___ Material for this exercise

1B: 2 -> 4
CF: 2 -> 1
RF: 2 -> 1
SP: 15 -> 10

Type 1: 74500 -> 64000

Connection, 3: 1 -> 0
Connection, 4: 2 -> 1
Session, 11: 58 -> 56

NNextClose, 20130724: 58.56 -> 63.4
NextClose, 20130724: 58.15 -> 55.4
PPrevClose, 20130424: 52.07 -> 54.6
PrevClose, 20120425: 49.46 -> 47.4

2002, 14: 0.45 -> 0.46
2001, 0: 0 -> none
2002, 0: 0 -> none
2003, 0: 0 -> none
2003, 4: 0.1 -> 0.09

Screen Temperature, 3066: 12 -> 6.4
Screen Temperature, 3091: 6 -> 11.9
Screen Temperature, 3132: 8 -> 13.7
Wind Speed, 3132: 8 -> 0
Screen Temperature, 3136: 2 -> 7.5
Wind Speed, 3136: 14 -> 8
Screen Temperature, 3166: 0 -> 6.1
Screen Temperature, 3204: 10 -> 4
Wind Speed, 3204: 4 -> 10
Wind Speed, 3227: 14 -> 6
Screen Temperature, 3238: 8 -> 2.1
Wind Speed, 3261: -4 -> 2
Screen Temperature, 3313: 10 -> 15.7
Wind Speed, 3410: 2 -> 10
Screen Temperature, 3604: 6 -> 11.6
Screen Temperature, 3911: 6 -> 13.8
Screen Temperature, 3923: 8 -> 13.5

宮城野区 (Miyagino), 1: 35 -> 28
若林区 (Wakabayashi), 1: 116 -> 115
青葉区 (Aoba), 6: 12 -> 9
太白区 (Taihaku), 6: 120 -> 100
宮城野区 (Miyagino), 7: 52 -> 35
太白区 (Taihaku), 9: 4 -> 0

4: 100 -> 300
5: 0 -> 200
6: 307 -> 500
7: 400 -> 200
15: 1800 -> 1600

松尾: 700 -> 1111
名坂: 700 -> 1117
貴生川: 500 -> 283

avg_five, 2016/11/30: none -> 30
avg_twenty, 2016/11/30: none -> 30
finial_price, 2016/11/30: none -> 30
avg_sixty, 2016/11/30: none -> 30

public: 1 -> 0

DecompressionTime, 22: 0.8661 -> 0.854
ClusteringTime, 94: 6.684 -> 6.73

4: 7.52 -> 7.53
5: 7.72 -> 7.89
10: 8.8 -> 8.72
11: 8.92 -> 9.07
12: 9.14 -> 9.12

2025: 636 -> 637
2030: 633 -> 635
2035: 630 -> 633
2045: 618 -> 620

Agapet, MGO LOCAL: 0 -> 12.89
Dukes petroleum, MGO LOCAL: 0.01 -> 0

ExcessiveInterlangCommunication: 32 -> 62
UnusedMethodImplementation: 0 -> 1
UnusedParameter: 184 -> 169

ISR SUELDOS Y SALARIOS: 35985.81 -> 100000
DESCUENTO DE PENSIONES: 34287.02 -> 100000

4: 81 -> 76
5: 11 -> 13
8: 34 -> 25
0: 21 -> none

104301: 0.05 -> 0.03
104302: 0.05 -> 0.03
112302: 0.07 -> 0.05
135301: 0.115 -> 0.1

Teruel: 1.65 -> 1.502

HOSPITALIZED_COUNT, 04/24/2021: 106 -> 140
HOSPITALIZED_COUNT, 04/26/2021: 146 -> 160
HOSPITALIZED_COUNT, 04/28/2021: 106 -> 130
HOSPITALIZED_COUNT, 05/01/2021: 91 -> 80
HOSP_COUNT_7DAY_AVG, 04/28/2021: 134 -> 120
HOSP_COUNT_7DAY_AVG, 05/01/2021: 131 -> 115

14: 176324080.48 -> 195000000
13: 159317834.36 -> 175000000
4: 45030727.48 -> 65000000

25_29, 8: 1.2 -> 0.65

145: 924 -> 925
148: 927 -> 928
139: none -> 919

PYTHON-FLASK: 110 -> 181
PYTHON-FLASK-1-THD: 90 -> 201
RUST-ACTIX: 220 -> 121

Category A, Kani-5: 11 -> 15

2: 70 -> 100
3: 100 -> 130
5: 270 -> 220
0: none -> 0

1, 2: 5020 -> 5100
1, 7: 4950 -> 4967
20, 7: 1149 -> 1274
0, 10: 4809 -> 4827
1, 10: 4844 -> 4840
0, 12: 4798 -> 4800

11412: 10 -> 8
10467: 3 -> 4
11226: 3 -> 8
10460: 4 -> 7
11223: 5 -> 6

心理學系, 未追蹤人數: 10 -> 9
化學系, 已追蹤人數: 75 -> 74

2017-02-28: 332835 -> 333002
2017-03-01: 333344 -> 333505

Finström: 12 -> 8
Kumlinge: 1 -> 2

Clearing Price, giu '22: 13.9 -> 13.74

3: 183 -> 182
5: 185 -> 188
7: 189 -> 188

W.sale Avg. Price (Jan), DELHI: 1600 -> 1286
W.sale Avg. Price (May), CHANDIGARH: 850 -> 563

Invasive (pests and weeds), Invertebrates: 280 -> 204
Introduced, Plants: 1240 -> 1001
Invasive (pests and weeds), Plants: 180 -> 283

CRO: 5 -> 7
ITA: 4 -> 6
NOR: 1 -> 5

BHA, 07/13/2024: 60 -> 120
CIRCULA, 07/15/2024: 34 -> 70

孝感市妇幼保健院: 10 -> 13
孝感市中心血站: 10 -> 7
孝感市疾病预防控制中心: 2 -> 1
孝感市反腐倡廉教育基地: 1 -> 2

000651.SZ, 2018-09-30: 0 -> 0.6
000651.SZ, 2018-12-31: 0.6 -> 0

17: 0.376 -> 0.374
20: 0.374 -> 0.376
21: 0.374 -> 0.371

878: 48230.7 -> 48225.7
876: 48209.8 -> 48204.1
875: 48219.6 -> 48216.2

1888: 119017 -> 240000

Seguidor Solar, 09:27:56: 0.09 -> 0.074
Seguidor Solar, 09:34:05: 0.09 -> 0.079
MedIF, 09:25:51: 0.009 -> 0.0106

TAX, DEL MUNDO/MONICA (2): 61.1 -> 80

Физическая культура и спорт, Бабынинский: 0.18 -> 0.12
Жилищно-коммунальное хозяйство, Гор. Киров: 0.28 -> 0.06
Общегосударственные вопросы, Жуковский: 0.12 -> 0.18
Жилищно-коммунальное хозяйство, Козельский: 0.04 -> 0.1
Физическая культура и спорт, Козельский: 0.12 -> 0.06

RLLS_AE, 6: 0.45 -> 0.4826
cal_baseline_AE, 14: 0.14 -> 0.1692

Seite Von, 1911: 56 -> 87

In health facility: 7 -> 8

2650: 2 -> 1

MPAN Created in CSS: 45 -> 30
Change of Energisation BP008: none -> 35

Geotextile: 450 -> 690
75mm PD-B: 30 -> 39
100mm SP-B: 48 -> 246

______

## Directions
What the task asks for is a word-for-word repeat of the lines above, from the first through the one containing "Dukes petroleum, MGO LOCAL: 0.01 -> 0".

## Response box
1B: 2 -> 4
CF: 2 -> 1
RF: 2 -> 1
SP: 15 -> 10

Type 1: 74500 -> 64000

Connection, 3: 1 -> 0
Connection, 4: 2 -> 1
Session, 11: 58 -> 56

NNextClose, 20130724: 58.56 -> 63.4
NextClose, 20130724: 58.15 -> 55.4
PPrevClose, 20130424: 52.07 -> 54.6
PrevClose, 20120425: 49.46 -> 47.4

2002, 14: 0.45 -> 0.46
2001, 0: 0 -> none
2002, 0: 0 -> none
2003, 0: 0 -> none
2003, 4: 0.1 -> 0.09

Screen Temperature, 3066: 12 -> 6.4
Screen Temperature, 3091: 6 -> 11.9
Screen Temperature, 3132: 8 -> 13.7
Wind Speed, 3132: 8 -> 0
Screen Temperature, 3136: 2 -> 7.5
Wind Speed, 3136: 14 -> 8
Screen Temperature, 3166: 0 -> 6.1
Screen Temperature, 3204: 10 -> 4
Wind Speed, 3204: 4 -> 10
Wind Speed, 3227: 14 -> 6
Screen Temperature, 3238: 8 -> 2.1
Wind Speed, 3261: -4 -> 2
Screen Temperature, 3313: 10 -> 15.7
Wind Speed, 3410: 2 -> 10
Screen Temperature, 3604: 6 -> 11.6
Screen Temperature, 3911: 6 -> 13.8
Screen Temperature, 3923: 8 -> 13.5

宮城野区 (Miyagino), 1: 35 -> 28
若林区 (Wakabayashi), 1: 116 -> 115
青葉区 (Aoba), 6: 12 -> 9
太白区 (Taihaku), 6: 120 -> 100
宮城野区 (Miyagino), 7: 52 -> 35
太白区 (Taihaku), 9: 4 -> 0

4: 100 -> 300
5: 0 -> 200
6: 307 -> 500
7: 400 -> 200
15: 1800 -> 1600

松尾: 700 -> 1111
名坂: 700 -> 1117
貴生川: 500 -> 283

avg_five, 2016/11/30: none -> 30
avg_twenty, 2016/11/30: none -> 30
finial_price, 2016/11/30: none -> 30
avg_sixty, 2016/11/30: none -> 30

public: 1 -> 0

DecompressionTime, 22: 0.8661 -> 0.854
ClusteringTime, 94: 6.684 -> 6.73

4: 7.52 -> 7.53
5: 7.72 -> 7.89
10: 8.8 -> 8.72
11: 8.92 -> 9.07
12: 9.14 -> 9.12

2025: 636 -> 637
2030: 633 -> 635
2035: 630 -> 633
2045: 618 -> 620

Agapet, MGO LOCAL: 0 -> 12.89
Dukes petroleum, MGO LOCAL: 0.01 -> 0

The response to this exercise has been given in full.